All in the family
Brüka masterfully presents dysfunctional kin in Buried Child

Tilden (Scott Beers) talks as his dad (Tom Plunkett) tries to get comfy on the couch.

Sam Shepard’s Buried Child is a play to witness. When Brüka Theatre’s stage lights come on to reveal a bare, ratty front room in a farmhouse with nothing but a soiled loveseat, a TV on a milk crate and a table with all kinds of medicine on it, I thought, “This can’t be good,” and I felt it in my gut. Through the windows, one can see what’s beyond the walls—if fragments of drywall hanging off studs can be called walls. The porch outside is piled high with indiscernible junk.
Scrunched up like an accordion on the couch under a dirty, fuzzy blanket is Dodge, the patriarch. It’s painful to watch Dodge (Tom Plunkett), for all his facial expressions are winces, and Plunkett makes each labored breath appear to be a countdown to Dodge’s last. Plunkett perfects Dodge’s misery as he struggles to find comfort on the couch, which makes one wonder if Dodge has ever sat comfortably, has ever not scowled or has ever not searched behind the couch cushions for a bottle of whiskey.

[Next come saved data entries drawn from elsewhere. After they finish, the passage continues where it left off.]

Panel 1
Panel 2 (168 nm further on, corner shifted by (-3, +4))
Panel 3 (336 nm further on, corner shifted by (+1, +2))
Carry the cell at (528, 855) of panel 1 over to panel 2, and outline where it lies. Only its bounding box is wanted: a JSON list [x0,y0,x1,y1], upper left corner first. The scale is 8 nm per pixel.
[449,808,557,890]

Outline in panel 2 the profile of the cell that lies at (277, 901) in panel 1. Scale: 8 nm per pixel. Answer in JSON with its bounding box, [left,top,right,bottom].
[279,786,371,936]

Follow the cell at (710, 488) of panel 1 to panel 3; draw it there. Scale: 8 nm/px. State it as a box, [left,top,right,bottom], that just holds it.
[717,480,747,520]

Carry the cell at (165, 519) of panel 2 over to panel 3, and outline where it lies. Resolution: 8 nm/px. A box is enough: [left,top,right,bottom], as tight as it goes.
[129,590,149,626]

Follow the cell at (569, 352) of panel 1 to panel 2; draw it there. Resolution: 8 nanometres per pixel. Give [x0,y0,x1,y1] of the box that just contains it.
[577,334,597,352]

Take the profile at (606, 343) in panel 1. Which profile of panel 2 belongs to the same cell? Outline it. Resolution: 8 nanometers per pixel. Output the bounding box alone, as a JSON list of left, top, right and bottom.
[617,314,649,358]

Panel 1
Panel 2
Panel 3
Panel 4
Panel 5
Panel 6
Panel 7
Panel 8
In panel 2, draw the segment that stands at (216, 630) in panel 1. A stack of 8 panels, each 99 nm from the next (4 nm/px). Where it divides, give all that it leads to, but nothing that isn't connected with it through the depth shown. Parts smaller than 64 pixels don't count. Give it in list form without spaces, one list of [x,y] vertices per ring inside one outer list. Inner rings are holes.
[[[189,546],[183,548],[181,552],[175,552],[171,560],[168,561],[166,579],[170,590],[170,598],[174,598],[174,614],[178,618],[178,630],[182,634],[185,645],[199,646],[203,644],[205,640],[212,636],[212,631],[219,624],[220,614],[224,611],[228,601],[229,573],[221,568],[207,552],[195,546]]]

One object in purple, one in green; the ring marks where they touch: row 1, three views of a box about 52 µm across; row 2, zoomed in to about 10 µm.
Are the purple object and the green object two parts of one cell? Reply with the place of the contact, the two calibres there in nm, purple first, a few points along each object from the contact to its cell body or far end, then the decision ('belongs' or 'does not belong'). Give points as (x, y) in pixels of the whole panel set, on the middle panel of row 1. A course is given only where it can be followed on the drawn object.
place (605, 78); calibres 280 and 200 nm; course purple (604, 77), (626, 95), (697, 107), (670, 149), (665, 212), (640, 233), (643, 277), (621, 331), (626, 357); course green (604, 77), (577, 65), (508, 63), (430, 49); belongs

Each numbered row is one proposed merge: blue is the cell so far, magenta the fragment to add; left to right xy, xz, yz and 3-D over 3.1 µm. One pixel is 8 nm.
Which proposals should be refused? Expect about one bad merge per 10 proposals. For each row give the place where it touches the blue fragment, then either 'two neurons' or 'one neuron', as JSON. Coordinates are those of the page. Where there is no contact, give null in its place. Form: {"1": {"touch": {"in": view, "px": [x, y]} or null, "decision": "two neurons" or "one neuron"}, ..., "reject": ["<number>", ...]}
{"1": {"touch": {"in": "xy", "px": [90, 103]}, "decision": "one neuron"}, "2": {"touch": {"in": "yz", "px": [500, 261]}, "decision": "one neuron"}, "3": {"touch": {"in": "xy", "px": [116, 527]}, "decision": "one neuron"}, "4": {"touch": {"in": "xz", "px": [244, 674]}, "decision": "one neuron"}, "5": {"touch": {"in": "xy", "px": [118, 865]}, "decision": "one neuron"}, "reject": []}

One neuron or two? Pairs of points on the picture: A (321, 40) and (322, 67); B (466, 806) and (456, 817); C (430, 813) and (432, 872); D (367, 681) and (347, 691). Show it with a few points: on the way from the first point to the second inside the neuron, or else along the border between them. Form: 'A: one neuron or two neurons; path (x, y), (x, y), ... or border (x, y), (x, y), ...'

Kathy Welch plays Dodge’s wife, Halie. From off stage, Halie carries on a conversation with Dodge in a voice that’s like nails on a chalkboard—a sharp, clear, piercing soprano. By the time she arrives on stage, dressed like a prim and proper country woman on her way to find salvation in the Protestant minister, one’s sympathy for Dodge on the couch couldn’t be greater.
This is not a happy home.
Meanwhile, their oldest son, Tilden (Scott Beers), comes in from the rain looking like he’s been dipped in dirt, carrying a dozen ears of corn in his arms. I couldn’t take my eyes off Scott Beers when he was on stage, nor could I stop the ache in my throat whenever he spoke: The depth and sorrow of Tilden’s character as portrayed by Beers was reminiscent of Billy Bob Thornton in Sling Blade. Tilden is dumb as a lump of coal—or is he just troubled by the hideous secret he’s been keeping? When Tilden shucks the corn, he talks of being lonely when he was away from his family; Dodge is unable to engage in a conversation with his son.
When Halie finally comes on stage, she belittles the already low-down Tilden. I hated that shrieking voice of hers, which makes everyone feel inferior to her. I hated her powerful little body, with her perfect posture in her church dress, velvet hat and gloves. I despised her for making Tilden’s countenance slump deeper into an angry frown. Welch was faultless in her role.
By then, I felt like I was invading some private, sickening family afternoon.
And so arrives Shelly (Jamie Plunkett), who does, in fact, act as interloper when she shows up with Vince (Scott Dundas), Tilden’s son, who hasn’t seen his family in years. Shelly is both vacuous and self-righteous, but Jamie Plunkett just didn’t have the right mix of the two. Her character is the device that gets the secret—the one that the family has made a pact not to discuss—out in the open.
When family members try to leave, they always return, or they die. When something or someone tries to breech its way into their family unit, they will banish it—dead or alive.
The cast does a great job performing this abstract exploration into the viscera of a family. We’re lucky to have work this heavy performed so well in Reno.